● **What to work on**: Nothing but the lines from the first line of the records through the line with "I. Physical Concerns" should be output, exactly as written and free of pictures.
┄┄┄┄┄┄┄┄┄┄┄┄┄┄┄┄┄┄┄┄
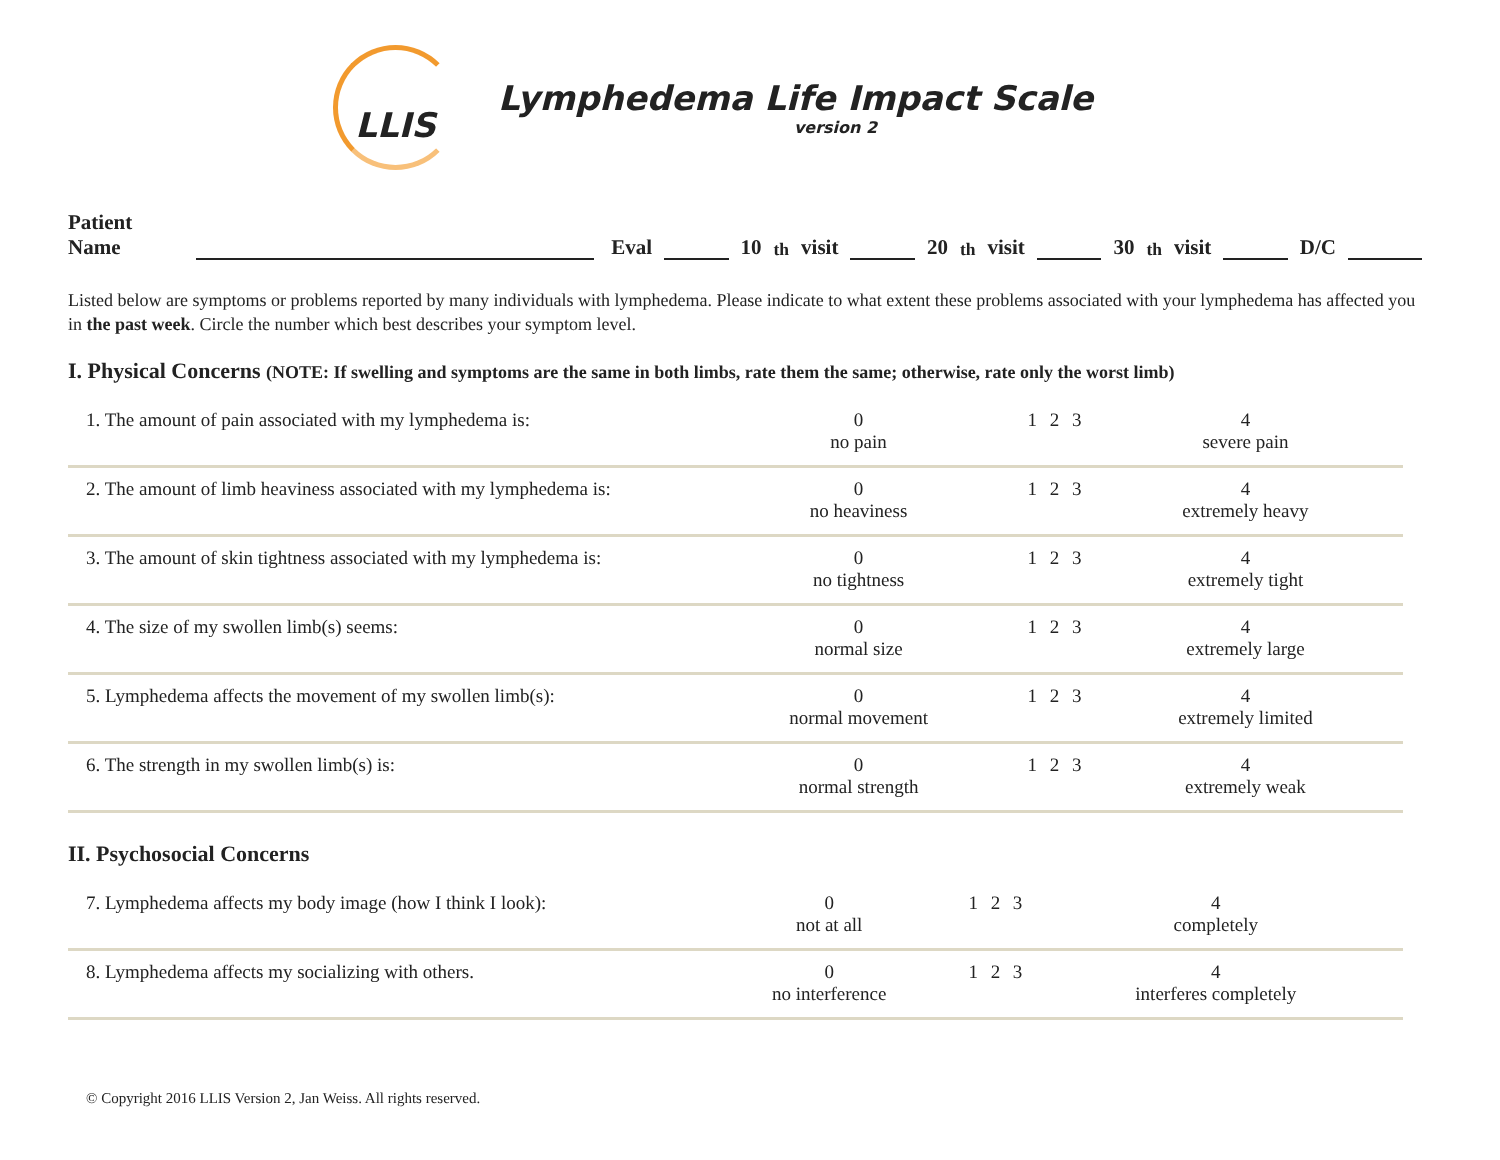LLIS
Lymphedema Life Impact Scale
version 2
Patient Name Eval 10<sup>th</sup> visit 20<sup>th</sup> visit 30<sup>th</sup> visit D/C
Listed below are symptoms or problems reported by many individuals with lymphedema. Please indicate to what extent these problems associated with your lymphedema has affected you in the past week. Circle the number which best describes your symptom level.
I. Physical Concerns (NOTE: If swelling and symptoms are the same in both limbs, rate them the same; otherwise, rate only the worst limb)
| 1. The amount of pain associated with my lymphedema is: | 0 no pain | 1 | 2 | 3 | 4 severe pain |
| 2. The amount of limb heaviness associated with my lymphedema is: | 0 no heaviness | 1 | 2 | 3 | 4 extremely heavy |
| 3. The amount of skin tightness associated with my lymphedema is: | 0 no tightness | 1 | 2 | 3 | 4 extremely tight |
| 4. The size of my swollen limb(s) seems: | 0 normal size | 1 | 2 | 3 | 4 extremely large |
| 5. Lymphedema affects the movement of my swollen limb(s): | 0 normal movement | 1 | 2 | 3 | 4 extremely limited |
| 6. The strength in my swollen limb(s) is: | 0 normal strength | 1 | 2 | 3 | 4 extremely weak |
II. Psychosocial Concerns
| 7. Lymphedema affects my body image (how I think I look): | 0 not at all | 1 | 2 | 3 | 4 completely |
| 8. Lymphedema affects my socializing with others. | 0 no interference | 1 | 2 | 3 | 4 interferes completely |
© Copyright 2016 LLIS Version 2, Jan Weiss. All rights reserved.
┄┄┄┄┄┄┄┄┄┄┄┄┄┄┄┄┄┄┄┄
● **Output of the exercise**:
LLIS
Lymphedema Life Impact Scale
version 2
Patient Name Eval 10<sup>th</sup> visit 20<sup>th</sup> visit 30<sup>th</sup> visit D/C
Listed below are symptoms or problems reported by many individuals with lymphedema. Please indicate to what extent these problems associated with your lymphedema has affected you in the past week. Circle the number which best describes your symptom level.
I. Physical Concerns (NOTE: If swelling and symptoms are the same in both limbs, rate them the same; otherwise, rate only the worst limb)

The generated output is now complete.